* Records drawn from a dataset *
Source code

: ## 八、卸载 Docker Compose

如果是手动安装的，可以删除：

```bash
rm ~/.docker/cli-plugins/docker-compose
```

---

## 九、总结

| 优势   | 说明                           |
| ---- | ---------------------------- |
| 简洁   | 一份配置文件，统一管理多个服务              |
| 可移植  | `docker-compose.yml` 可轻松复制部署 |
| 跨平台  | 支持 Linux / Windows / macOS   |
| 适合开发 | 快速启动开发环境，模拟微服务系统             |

==

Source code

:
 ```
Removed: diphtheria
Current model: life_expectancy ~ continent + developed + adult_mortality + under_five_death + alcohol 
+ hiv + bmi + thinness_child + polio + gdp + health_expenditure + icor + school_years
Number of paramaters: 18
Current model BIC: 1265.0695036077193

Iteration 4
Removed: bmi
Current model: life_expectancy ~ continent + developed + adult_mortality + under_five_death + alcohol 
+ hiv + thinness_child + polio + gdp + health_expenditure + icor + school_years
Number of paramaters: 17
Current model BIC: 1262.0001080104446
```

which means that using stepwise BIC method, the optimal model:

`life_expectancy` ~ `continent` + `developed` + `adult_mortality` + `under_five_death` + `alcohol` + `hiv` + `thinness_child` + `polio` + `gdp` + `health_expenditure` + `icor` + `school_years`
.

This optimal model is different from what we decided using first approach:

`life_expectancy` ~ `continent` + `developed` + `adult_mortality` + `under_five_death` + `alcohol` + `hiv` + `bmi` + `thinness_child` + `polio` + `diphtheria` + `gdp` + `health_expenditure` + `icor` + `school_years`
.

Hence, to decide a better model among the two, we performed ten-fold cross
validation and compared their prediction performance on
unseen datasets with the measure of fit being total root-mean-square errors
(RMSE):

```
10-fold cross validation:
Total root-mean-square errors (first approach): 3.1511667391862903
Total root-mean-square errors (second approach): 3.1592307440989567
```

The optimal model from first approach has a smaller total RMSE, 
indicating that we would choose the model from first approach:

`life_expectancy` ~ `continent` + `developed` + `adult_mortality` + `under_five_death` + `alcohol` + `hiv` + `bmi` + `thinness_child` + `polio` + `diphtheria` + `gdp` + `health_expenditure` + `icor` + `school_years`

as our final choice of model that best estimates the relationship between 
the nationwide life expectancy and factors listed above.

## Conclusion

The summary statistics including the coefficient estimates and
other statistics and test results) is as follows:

...

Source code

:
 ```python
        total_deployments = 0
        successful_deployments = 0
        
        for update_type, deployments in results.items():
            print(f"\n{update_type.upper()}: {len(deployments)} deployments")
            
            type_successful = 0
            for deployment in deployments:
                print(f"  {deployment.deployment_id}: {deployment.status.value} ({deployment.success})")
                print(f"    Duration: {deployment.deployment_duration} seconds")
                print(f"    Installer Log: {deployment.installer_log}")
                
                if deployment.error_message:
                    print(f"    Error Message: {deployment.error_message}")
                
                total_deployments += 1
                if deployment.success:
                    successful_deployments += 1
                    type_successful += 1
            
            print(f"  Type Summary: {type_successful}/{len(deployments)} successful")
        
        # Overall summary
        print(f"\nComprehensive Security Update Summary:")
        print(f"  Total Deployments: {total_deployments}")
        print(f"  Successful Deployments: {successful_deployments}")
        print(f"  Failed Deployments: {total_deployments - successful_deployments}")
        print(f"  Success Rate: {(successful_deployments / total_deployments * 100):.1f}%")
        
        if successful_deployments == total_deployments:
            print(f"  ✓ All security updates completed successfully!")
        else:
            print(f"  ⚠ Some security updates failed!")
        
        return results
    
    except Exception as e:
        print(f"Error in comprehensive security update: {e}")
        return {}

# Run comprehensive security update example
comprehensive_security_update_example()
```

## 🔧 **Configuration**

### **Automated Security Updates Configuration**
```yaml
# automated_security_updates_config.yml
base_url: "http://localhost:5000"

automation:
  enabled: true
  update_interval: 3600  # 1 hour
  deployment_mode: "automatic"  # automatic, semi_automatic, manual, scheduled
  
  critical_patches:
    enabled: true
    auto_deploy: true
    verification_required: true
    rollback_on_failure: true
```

* Task directions *
Please, from the entries above, set down exactly the lines from the one containing "validation and compared" through the one containing "other statistics and", and only those.

* Your response *
validation and compared their prediction performance on
unseen datasets with the measure of fit being total root-mean-square errors
(RMSE):

```
10-fold cross validation:
Total root-mean-square errors (first approach): 3.1511667391862903
Total root-mean-square errors (second approach): 3.1592307440989567
```

The optimal model from first approach has a smaller total RMSE, 
indicating that we would choose the model from first approach:

`life_expectancy` ~ `continent` + `developed` + `adult_mortality` + `under_five_death` + `alcohol` + `hiv` + `bmi` + `thinness_child` + `polio` + `diphtheria` + `gdp` + `health_expenditure` + `icor` + `school_years`

as our final choice of model that best estimates the relationship between 
the nationwide life expectancy and factors listed above.

## Conclusion

The summary statistics including the coefficient estimates and
other statistics and test results) is as follows:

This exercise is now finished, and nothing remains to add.